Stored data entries
^^^^^^^^^^^^^^^^

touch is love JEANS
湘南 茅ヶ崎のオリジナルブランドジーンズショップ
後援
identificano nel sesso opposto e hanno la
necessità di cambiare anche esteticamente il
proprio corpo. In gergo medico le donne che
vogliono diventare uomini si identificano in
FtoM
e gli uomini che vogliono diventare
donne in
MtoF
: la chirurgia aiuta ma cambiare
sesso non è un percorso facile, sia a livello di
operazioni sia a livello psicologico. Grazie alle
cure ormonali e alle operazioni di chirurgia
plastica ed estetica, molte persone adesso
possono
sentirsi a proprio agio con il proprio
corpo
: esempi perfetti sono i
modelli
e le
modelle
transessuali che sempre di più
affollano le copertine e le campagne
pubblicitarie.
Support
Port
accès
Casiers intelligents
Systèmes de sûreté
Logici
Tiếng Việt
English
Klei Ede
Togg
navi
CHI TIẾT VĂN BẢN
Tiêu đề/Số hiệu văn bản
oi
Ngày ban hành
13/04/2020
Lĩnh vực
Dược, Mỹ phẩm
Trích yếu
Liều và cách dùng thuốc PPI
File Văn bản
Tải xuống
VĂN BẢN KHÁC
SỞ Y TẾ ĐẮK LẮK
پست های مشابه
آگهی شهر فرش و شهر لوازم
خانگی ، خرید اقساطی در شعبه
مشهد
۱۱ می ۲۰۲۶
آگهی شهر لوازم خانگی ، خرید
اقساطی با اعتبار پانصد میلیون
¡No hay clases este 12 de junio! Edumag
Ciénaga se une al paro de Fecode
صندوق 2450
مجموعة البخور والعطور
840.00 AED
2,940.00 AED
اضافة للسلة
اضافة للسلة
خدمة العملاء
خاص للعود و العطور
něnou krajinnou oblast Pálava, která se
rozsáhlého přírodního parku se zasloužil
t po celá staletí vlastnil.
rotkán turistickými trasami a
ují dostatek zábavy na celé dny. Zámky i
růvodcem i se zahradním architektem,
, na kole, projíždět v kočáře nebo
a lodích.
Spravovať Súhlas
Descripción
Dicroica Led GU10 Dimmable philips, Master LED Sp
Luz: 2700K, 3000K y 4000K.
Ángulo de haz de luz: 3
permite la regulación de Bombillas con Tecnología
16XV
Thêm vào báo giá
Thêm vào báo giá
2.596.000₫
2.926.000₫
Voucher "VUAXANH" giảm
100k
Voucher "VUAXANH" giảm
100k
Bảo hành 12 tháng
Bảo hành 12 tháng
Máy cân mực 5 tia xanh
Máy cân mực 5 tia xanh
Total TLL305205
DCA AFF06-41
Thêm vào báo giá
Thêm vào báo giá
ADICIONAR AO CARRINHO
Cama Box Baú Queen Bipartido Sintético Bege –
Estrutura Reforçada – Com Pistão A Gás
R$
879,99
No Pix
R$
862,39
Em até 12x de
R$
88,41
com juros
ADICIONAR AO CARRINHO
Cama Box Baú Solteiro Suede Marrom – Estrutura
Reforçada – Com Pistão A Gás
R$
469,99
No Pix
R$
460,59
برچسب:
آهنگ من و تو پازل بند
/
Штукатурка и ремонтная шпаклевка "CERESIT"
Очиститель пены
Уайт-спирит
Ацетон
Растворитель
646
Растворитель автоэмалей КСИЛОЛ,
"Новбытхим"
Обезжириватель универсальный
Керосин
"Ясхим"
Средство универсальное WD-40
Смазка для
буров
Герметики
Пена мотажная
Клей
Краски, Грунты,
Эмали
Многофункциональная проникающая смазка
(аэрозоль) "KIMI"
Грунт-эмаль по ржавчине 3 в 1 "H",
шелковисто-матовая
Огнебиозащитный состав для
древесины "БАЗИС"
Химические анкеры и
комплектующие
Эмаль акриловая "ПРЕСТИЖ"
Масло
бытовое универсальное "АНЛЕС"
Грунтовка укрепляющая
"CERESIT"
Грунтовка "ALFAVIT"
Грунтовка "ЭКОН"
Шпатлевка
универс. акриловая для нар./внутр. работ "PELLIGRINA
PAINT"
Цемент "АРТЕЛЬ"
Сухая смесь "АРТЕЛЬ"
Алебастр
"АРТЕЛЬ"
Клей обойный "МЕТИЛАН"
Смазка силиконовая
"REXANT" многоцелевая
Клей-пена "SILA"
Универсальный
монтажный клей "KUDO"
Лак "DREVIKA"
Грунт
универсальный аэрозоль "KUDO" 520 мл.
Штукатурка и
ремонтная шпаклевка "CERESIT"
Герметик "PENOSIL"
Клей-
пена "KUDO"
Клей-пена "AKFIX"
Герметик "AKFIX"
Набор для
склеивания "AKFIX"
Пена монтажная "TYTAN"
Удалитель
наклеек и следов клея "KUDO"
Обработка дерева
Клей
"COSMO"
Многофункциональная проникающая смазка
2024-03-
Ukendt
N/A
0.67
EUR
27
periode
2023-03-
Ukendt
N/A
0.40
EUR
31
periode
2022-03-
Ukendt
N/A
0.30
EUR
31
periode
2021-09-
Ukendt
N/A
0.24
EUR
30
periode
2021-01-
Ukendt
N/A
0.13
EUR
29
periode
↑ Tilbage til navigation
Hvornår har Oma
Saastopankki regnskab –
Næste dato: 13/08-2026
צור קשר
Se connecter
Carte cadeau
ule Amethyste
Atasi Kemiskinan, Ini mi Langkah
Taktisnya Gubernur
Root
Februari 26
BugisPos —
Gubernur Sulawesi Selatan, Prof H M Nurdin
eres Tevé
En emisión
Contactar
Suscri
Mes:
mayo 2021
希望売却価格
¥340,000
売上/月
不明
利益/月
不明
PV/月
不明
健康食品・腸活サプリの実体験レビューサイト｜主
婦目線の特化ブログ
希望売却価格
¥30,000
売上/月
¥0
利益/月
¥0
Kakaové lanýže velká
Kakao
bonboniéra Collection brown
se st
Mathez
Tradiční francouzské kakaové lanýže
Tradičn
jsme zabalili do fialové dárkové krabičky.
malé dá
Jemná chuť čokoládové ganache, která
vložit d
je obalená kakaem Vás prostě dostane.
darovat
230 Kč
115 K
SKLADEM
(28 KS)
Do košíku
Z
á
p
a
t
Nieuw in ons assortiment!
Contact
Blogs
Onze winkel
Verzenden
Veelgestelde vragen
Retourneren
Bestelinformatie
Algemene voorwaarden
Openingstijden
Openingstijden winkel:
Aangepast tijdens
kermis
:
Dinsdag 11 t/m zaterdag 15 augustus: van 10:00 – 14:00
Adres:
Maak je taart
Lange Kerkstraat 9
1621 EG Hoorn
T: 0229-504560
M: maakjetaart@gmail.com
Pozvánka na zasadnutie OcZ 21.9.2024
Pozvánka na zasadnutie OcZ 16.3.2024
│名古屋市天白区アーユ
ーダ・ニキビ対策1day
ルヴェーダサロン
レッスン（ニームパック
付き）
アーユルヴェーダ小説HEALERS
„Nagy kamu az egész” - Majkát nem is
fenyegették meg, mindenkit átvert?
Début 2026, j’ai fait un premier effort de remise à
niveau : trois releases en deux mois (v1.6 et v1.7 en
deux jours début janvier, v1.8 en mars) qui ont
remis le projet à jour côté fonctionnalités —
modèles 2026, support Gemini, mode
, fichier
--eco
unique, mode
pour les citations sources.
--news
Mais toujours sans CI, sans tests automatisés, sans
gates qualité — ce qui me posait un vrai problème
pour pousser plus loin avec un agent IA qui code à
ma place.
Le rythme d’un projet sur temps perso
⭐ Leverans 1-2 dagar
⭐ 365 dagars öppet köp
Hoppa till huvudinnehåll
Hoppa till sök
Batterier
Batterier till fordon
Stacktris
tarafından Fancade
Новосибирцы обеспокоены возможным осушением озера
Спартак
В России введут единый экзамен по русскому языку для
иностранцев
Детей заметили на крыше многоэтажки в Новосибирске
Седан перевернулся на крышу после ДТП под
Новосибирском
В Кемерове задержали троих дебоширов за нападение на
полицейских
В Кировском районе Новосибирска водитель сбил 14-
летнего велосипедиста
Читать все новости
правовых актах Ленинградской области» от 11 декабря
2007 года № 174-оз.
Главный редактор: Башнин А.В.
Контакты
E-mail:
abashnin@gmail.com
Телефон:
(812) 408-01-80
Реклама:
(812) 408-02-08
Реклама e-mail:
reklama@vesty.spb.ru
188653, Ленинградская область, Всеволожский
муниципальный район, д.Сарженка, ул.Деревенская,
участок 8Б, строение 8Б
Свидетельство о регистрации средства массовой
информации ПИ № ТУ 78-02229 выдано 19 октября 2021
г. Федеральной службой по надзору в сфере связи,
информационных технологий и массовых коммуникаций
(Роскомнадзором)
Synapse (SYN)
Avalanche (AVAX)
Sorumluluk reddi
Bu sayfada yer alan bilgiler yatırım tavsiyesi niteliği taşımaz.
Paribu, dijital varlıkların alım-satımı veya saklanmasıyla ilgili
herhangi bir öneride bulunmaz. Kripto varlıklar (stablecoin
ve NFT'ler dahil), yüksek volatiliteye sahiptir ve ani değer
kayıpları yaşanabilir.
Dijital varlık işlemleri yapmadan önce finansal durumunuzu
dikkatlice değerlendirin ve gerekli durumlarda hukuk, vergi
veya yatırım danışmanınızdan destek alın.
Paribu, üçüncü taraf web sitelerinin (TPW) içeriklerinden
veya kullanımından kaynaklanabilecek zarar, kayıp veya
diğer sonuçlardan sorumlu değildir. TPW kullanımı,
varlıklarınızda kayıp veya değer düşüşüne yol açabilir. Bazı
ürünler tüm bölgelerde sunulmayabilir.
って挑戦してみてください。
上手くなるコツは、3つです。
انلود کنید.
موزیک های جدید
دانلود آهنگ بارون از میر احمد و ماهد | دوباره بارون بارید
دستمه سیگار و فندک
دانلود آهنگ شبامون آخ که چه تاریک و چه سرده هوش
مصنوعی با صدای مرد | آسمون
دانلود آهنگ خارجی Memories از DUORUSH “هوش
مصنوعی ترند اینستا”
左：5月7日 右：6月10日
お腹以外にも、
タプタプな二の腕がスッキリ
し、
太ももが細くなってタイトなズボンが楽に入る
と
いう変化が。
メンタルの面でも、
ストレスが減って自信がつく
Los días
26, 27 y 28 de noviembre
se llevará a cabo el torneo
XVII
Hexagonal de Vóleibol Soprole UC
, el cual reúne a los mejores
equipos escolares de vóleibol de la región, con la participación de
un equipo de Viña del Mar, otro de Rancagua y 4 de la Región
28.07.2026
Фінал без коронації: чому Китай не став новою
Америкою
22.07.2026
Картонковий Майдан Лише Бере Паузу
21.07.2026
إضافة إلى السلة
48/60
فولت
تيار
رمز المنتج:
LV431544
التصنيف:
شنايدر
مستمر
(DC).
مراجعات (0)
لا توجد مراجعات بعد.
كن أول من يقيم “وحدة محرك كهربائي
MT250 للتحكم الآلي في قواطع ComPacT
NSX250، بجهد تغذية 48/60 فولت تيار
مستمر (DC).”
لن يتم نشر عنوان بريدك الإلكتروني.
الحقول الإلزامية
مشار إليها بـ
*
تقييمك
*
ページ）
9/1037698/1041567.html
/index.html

^^^^^^^^^^^^^^^^

— WHAT IS EXPECTED —
Pull out every row above that contains the string "chirurgia", and treat uppercase and lowercase letters as different.

— EXERCISE RESPONSE —
: la chirurgia aiuta ma cambiare
cure ormonali e alle operazioni di chirurgia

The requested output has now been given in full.